Die von W. (301) angenommene Vollständigkeit der Digestenüberlieferung ist allerdings auf anderen Gebieten keineswegs festzustellen und daher ein schwaches Argument; aus Sicht des Rezensenten bleibt Raum für eine hadrianische Regelung, wenn sie auch nicht leichtfertig mit dem Kastrationsverbot gleichgesetzt wer-den darf und jedenfalls erst in das Jahr 136 gehören würde. Für den Aufstand bleibt in jedem Fall nur die Ideologie der Rebellen als Ausgangspunkt: Aus der Fokussierung auf Jerusalem und den Tempel schließt W. wohl mit Recht, dass bereits die Koloniegründung an sich bei bestimmten Gruppen als Grund ausreichte, den bewaffneten Konflikt zu suchen, denn die Hoffnung auf eine Wiederrichtung des Tempels rückte damit in weite Ferne (302–317). Nach der Niederschlagung des Aufstandes gingen römische Trup pen brutal und systematisch gegen die Bevölkerung Judäas vor; die rabbinische Annahme einer formal geregelten Religionsver-folgung weist W. allerdings zurück (326–331). Hier wäre bei anderer Be­wertung des Beschneidungsverbots zumindest partiell auch eine andere Deutung möglich.
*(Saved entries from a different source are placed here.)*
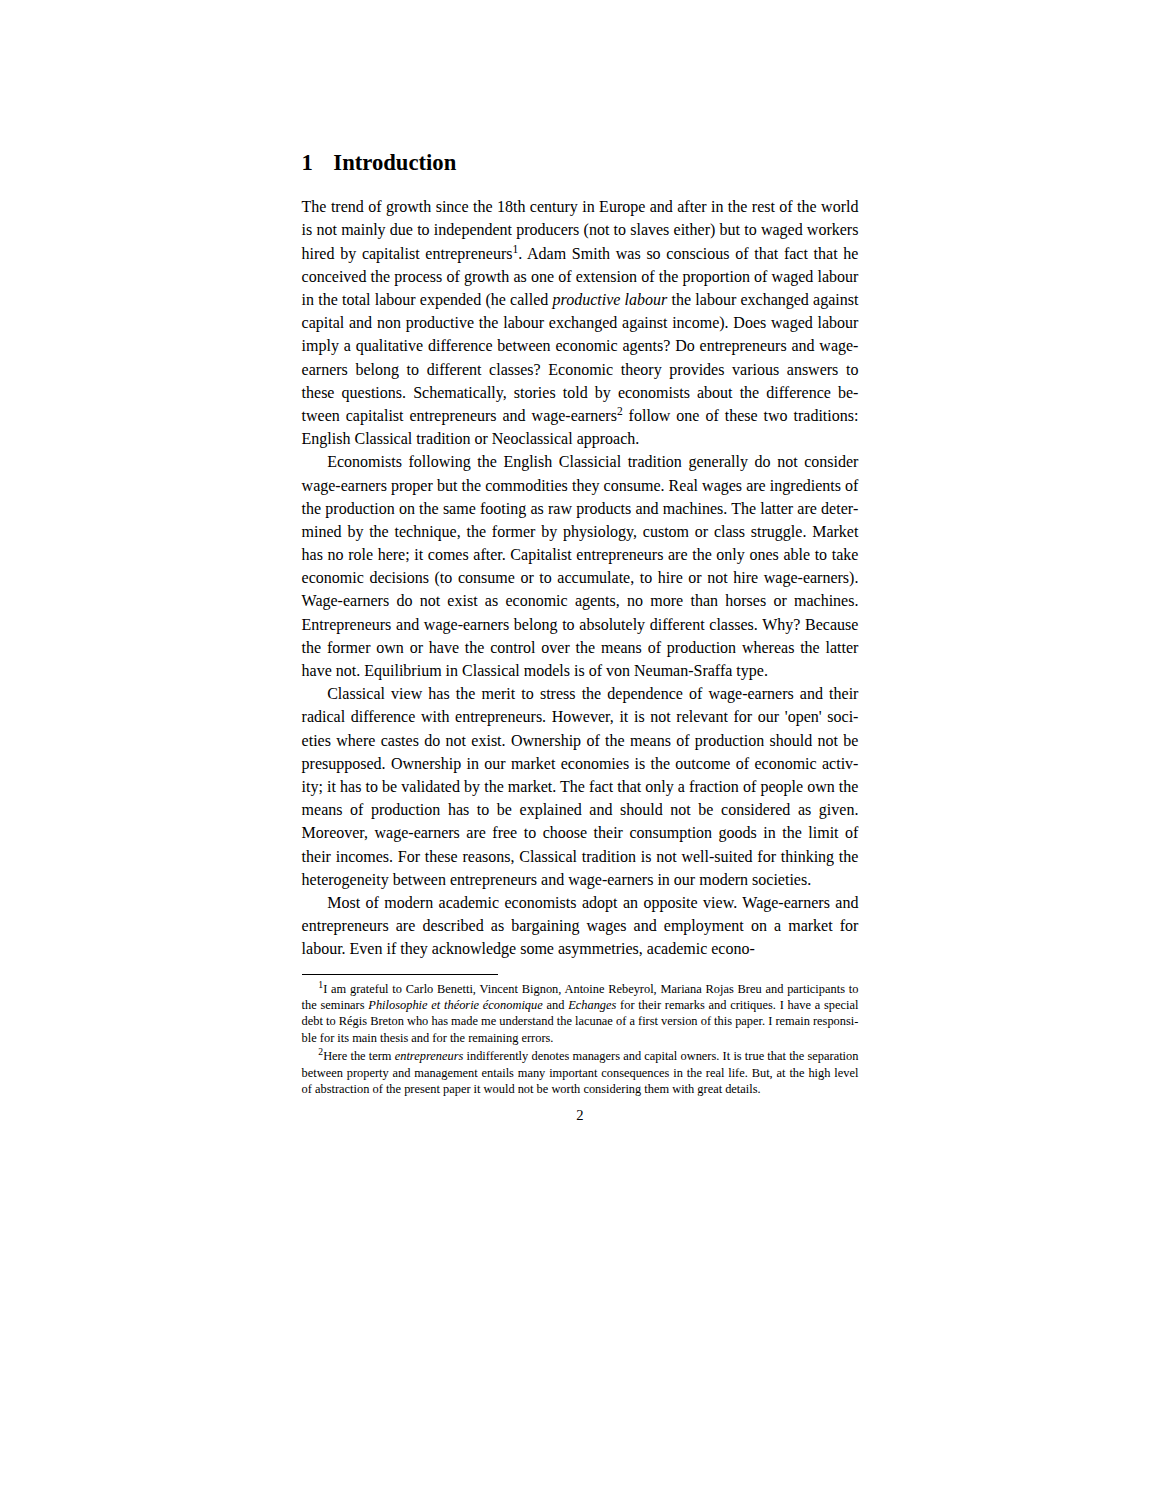1 Introduction
The trend of growth since the 18th century in Europe and after in the rest of the world is not mainly due to independent producers (not to slaves either) but to waged workers hired by capitalist entrepreneurs1. Adam Smith was so conscious of that fact that he conceived the process of growth as one of extension of the proportion of waged labour in the total labour expended (he called productive labour the labour exchanged against capital and non productive the labour exchanged against income). Does waged labour imply a qualitative difference between economic agents? Do entrepreneurs and wage-earners belong to different classes? Economic theory provides various answers to these questions. Schematically, stories told by economists about the difference between capitalist entrepreneurs and wage-earners2 follow one of these two traditions: English Classical tradition or Neoclassical approach.
Economists following the English Classicial tradition generally do not consider wage-earners proper but the commodities they consume. Real wages are ingredients of the production on the same footing as raw products and machines. The latter are determined by the technique, the former by physiology, custom or class struggle. Market has no role here; it comes after. Capitalist entrepreneurs are the only ones able to take economic decisions (to consume or to accumulate, to hire or not hire wage-earners). Wage-earners do not exist as economic agents, no more than horses or machines. Entrepreneurs and wage-earners belong to absolutely different classes. Why? Because the former own or have the control over the means of production whereas the latter have not. Equilibrium in Classical models is of von Neuman-Sraffa type.
Classical view has the merit to stress the dependence of wage-earners and their radical difference with entrepreneurs. However, it is not relevant for our 'open' societies where castes do not exist. Ownership of the means of production should not be presupposed. Ownership in our market economies is the outcome of economic activity; it has to be validated by the market. The fact that only a fraction of people own the means of production has to be explained and should not be considered as given. Moreover, wage-earners are free to choose their consumption goods in the limit of their incomes. For these reasons, Classical tradition is not well-suited for thinking the heterogeneity between entrepreneurs and wage-earners in our modern societies.
Most of modern academic economists adopt an opposite view. Wage-earners and entrepreneurs are described as bargaining wages and employment on a market for labour. Even if they acknowledge some asymmetries, academic econo-
1I am grateful to Carlo Benetti, Vincent Bignon, Antoine Rebeyrol, Mariana Rojas Breu and participants to the seminars Philosophie et théorie économique and Echanges for their remarks and critiques. I have a special debt to Régis Breton who has made me understand the lacunae of a first version of this paper. I remain responsible for its main thesis and for the remaining errors.
2Here the term entrepreneurs indifferently denotes managers and capital owners. It is true that the separation between property and management entails many important consequences in the real life. But, at the high level of abstraction of the present paper it would not be worth considering them with great details.
2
Das Fazit (343–350) präsentiert die wesentlichen Ergebnisse in konziser Form; womöglich hätte man noch auf weitere Implikationen eingehen können. Diese betreffen insbesondere die Wechselwirkungen zwischen römischer Politik und jüdischer Identitätsbildung, die vor allem M. Goodman in mehreren Studien angedeutet hat. Wenn W. die flavische Judenpolitik als eher opportunistisch denn judenfeindlich zusammenfasst, da man trotz steuerlicher Repressionen das Leben nach jüdischen Traditionen gestattete (346), scheint die Relevanz solcher Fragen kurz auf: Banal gesagt brauchte man, um eine Judensteuer einziehen zu können, Juden; Repression und Toleranz sind insofern zwei Seiten derselben Medaille. Die sich hier ergebenden Identitätsfragen (etwa auch im Verhältnis zum Christentum) werden von W. nicht mehr erfasst, gehören aber wohl auch in eine andere Forschungstradition als diejenige, in die sich W. mit seiner primär ereignis- und politik-geschichtlich orientierten Herangehensweise stellt. W. hat eine äußerst sorgfältige und in ihren Ergebnissen überzeugende Arbeit vorgelegt, die vor allem durch ihren systematischen Aufbau und ihre Verlässlichkeit im Detail besticht. Auf einem vielbeforschten Gebiet wird W.s auch durch Indizes gut erschlossenes Buch sicherlich zu einer wichtigen Referenz für Forschung und Lehre werden.